Tujuan Pendidikan Kewarganegaraan (civic education) di Perguruan Tinggi Muhammadiyah


dimaksudkan untuk mendidik/mengembangkan mahasiswa maupun masyarakat agar :

a) Mampu mengeksplorasi nilai-nilai Islam untuk diimplementasikan dalam kehidupan pribadi


dan masyarakat.
b) Mampu mengembangkan nilai-nilai demokrasi yang meliputi keadilan, taat hukum, kebebasan
berpendapat dan berasosiasi, keterwakilan serta majority rules.

c) Mampu mengembangkan kehidupan kewargaan dan nilai-nilai komunitas yang meliputi


penghargaan atas hak-hak individu, kebutuhan lokal, dan kepentingan bersama.

d) Mampu mengembangkan sikap kritis untuk mewujudkan pemerintahan yang bersih, meliputi
partisipasi sosial, pelayanan secara adil, keterbukaan, checks and balannces.

e) Menyadari pentingnya identitas nasional yang meliputi reorientasi nation building dalam
keberagaman, independensi dan kebangsaan nasional.
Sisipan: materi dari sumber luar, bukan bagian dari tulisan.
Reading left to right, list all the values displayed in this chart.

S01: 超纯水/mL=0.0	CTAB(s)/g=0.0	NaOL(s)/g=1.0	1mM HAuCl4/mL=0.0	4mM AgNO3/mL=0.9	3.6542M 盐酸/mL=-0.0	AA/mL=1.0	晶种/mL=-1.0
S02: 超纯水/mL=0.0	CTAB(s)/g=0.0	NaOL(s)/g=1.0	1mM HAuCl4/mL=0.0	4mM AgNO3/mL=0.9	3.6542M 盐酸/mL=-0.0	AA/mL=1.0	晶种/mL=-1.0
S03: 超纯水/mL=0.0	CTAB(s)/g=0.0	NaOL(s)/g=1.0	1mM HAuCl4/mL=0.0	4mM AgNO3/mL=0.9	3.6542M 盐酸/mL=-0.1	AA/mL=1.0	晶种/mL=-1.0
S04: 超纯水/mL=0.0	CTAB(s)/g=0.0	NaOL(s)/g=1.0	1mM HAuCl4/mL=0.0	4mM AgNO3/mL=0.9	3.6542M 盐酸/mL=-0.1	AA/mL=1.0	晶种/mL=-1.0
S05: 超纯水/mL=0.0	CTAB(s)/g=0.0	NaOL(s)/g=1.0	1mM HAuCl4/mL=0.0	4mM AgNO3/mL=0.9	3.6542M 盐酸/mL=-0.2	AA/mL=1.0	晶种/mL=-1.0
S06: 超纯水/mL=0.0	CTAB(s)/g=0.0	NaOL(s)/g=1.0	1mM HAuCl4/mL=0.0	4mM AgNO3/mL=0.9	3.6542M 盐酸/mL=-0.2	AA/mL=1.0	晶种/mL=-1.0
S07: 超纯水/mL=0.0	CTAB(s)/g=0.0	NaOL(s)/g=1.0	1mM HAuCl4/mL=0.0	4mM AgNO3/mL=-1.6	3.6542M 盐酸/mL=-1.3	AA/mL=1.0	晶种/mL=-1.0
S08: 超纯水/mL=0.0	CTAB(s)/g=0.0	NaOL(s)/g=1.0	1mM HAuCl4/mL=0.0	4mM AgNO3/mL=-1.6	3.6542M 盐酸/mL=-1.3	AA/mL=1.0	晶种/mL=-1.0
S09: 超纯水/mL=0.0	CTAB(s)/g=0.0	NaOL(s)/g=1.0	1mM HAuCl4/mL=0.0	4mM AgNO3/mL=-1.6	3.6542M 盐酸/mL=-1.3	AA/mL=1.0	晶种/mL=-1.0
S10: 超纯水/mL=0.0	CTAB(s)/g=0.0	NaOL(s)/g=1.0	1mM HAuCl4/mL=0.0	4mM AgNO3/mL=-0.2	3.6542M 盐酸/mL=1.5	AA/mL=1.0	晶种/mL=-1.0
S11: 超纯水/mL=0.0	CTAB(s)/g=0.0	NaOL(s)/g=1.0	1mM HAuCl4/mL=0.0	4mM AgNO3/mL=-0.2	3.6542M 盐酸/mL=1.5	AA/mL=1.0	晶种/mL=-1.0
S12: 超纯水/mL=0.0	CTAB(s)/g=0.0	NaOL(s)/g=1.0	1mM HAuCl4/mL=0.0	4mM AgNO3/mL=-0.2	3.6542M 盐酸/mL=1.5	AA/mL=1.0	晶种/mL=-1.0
f) Mampu mengembangkan ikatan-ikatan sosial di dalam masyarakat yang majemuk, meliputi


toleransi, keadilan sosial, acceptance.

g) Mampu mengembangkan kehidupan pribadi, meliputi cenderung pada kebenaran, kejujuran,


kesopanan dan tolong menolong.

h) Mampu mengembangkan kehidupan ekonomi yang sehat meliputi kesejahtraan sosial yang
baik dan persaingan yang kompetitif.

i) Mampu mengembanggkan nilai-nilai keluarga dalam kehidupannya, yang meliputi rasa


tanggung jawab, dukungan, perlindungan, Akhlak dan kebersamaan.17

Secara umum, Pendidikan Kewarganegaraan bertujuan untuk mengembangkan potensi individu


warganegara Indonesia. Oleh karena itu, diharapkan setiap individu memiliki wawasan, watak,
serta keterampilan intelektual dan sosial yang memadai sebagai warganegara. Dengan demikian
setiap wargnegara dapat berpartisipasi secara cerdas dan bertanggung jawab dalam berbagai
dimensi kehidupan masyarakat, bangsa dan negara Indonesia serta dunia.